Human Terrain System

I feel a pressing need to weigh in. This is by no means new news to anthropologists, but it is starting to come to light in popular media in a worrisome way.

The United States military has allocated some 40 million dollars to fund what they term, "Human Terrain Systems." Simply put (though it is not a simple thing) the military is using Ph.D level cultural anthropologists to acquire military intelligence at home and abroad in the Iraqi and Afghani fields. This ranges from field research, to translation and to cultural mediation and education. In two recent articles from the New York Times and US News and World Report, this program as been addressed in a way that seems to celebrate is effectiveness. In both these articles they mention, if briefly, the debate that is surrounding this program within University and professional anthropological organizations. However, the program is addressed mostly with regards to its conception, implementation and successes in the field. I feel that the NY Times article does a better job at balancing the two sides, but speaking as an aspiring anthropologist, I can say that for many this program shakes anthropologists and our discipline to the very core.

The benefits of this program are very real and in many cases offer benefits to all parties involved (research for the anthropologists, an alternative to armed force for the military and some cultural understanding for the Iraqis or Afghanis). The problems, unfortunately, are not so easy to see and the benefits will easily overshadow them. Anthropology, for the most part, has come to terms with its history and fundamental association to colonialism. As a result the field walks on a very thin and nebulous ethical boundary. I believe that by applying anthropological techniques to military operations we tread far from an acceptable level of ethical deviance. Regardless of the non-violent success stories told and the military's claims that all information will be public, the ethical use and disclosure of research in the field cannot be assured. The military is using anthropologists to disassemble the enemy so that they might more efficiently establish authority and achieve victory. I am wary of saying that anthropologists are being used, for any well-trained anthropologist will see the dangers of such work, yet they do so anyway. Whatever the case, anthropologists in the combat field are part of a larger cultural domination and overrunning. It is clear that we meant not simply to liberate Iraq from a dictator but to instill US notions of government and lifestyle within Iraqi life. The connections to colonial anthropology which, simply put, meant to understand the savage, not for the sake of the savage or the scholar but for the empire. I personally agree with Professor Gonzales that anthropologists who are involved are naively interpreting the military's goals and unethically applying the discipline to violent armed struggle.
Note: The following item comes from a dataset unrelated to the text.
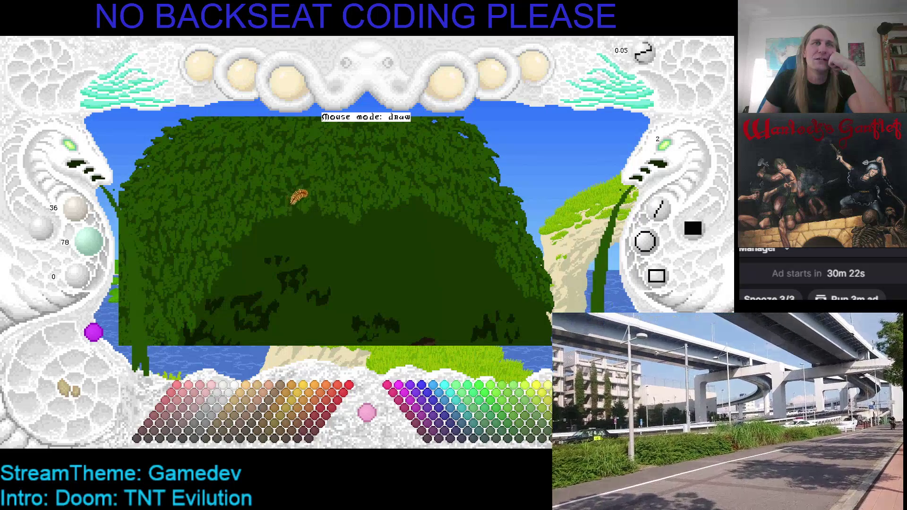
{"action": "scroll", "coordinate": [299, 198], "scroll_direction": "up", "scroll_amount": 1}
An official American Anthropological Association (AAA) statement takes no definite stance, stating that the situation offers benefits and dangers, and that instead of being absolute in a stance we should instead assure that the most ethical practices triumph and that much much care be taken. However, this seems to come across (in the media, for what its worth) as another example of scholars keeping their discipline sacred and in the ivory tower.

Personally, I think that anthropology has come a long way from its colonial legacy and that modern anthropological thought has absolutely no place in a realm where social science can be subverted, indeed perverted, by military powers. This is a very dangerous line to tread and anthropologists ought not to go there. Here I see that the military is so close to seeing that its run out of options and is not as powerful as it thinks. But manages to find a way to ride to victory on the backs of cultural anthropologists who can provide an easily abused link for resolving conflict; cultural understanding. Perhaps in arrogance I say that anthropology has a lot of power, especially in an increasingly global world. Ought we to associate this power with military force? No.